Adverse drug events associated with metreleptin administration: a real-world pharmacovigilance study from 2014 to 2024 using the FAERS database

This study analyzed adverse drug event (ADE) signals associated with metreleptin using the FDA Adverse Event Reporting System (FAERS) to provide insights for safe clinical use. Data from 1 January 2014, to 31 March 2024, were extracted. Signal intensity for adverse events was assessed using reporting odds ratio (ROR), Medicines and Healthcare Products Regulatory Agency (MHRA), Bayesian Confidence Propagation Neural Network (BCPNN), and Multi-item Gamma Poisson Shrinker (MGPS) methods. Time-to-onset (TTO) correlations were evaluated using the Weibull shape parameter (WSP). Logistic regression identified potential hospitalization risk factors. 4,000 ADE reports were identified, with 1,025 significant events mainly involving females (66.73%) and reported by healthcare professionals (67.80%), primarily from the United States (84.10%). 101 preferred term (PT) signals were confirmed by all methods, with 57 PTs not listed on the drug label. Overall TTO was 547 days (IQR: 113–1325), with gastrointestinal disorders and investigations as hospitalization risk factors. This study provides critical insights into the TTO of ADEs related to metreleptin, informing safe clinical application and emphasizing the importance of monitoring potential side effects.

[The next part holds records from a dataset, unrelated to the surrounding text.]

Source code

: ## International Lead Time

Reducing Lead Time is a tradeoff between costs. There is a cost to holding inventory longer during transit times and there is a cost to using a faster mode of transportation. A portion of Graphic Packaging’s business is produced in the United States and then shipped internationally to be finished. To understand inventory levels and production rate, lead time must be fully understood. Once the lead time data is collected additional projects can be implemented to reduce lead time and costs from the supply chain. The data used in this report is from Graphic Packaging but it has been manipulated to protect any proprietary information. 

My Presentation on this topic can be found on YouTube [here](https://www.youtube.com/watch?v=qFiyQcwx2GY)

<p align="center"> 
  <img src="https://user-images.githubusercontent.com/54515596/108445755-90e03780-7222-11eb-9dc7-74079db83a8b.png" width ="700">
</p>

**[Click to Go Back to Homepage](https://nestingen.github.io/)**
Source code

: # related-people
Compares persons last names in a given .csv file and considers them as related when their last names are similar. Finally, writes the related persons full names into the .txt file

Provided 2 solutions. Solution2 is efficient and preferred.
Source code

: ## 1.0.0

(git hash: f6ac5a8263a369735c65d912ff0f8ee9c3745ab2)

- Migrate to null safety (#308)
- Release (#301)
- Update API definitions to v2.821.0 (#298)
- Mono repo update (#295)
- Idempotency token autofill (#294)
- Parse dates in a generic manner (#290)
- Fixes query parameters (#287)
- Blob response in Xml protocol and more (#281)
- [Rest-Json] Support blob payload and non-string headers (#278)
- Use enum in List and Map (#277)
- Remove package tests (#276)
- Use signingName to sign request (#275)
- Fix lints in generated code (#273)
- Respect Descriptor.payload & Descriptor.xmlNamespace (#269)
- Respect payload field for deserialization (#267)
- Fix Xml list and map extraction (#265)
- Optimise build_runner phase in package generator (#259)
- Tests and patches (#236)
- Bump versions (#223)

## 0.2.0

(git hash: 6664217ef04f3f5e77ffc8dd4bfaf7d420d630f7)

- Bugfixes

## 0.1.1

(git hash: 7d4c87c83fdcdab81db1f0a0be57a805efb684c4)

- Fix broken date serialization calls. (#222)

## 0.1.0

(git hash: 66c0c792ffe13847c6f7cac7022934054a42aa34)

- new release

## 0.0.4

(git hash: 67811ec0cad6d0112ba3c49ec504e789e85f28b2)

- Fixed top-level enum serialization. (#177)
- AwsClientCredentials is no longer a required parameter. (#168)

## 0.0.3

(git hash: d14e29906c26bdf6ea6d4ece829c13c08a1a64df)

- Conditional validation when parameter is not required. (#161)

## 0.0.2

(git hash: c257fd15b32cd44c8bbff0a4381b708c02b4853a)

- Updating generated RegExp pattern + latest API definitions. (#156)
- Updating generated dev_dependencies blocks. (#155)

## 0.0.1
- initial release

本研究借助FDA不良事件报告系统（FDA Adverse Event Reporting System, FAERS），分析了美曲普汀（metreleptin）相关的药物不良事件（adverse drug event, ADE）信号，以期为临床安全用药提供参考。 研究提取了2014年1月1日至2024年3月31日的相关数据。采用报告比值比（reporting odds ratio, ROR）、英国药品与医疗保健产品监管署（Medicines and Healthcare Products Regulatory Agency, MHRA）法、贝叶斯置信传播神经网络（Bayesian Confidence Propagation Neural Network, BCPNN）法以及多项目伽马泊松收缩器（Multi-item Gamma Poisson Shrinker, MGPS）法，对不良事件的信号强度进行评估。采用威布尔形状参数（Weibull shape parameter, WSP）评估不良事件发生时间（time-to-onset, TTO）的相关性。通过逻辑回归分析识别潜在的住院风险因素。 本研究共纳入4000份药物不良事件报告，其中1025例为显著不良事件，受试者以女性为主（占比66.73%），报告者多为医疗专业人员（占比67.80%），报告主要来自美国（占比84.10%）。经所有方法验证确认的首选术语（preferred term, PT）信号共101个，其中57个未收录于药品说明书。整体不良事件发生时间中位数为547天（四分位距：113~1325），胃肠道疾病与检查指标异常为住院风险因素。 本研究深入剖析了美曲普汀相关药物不良事件的发生时间特征，可为临床安全应用提供关键参考依据，并强调了监测潜在不良反应的重要性。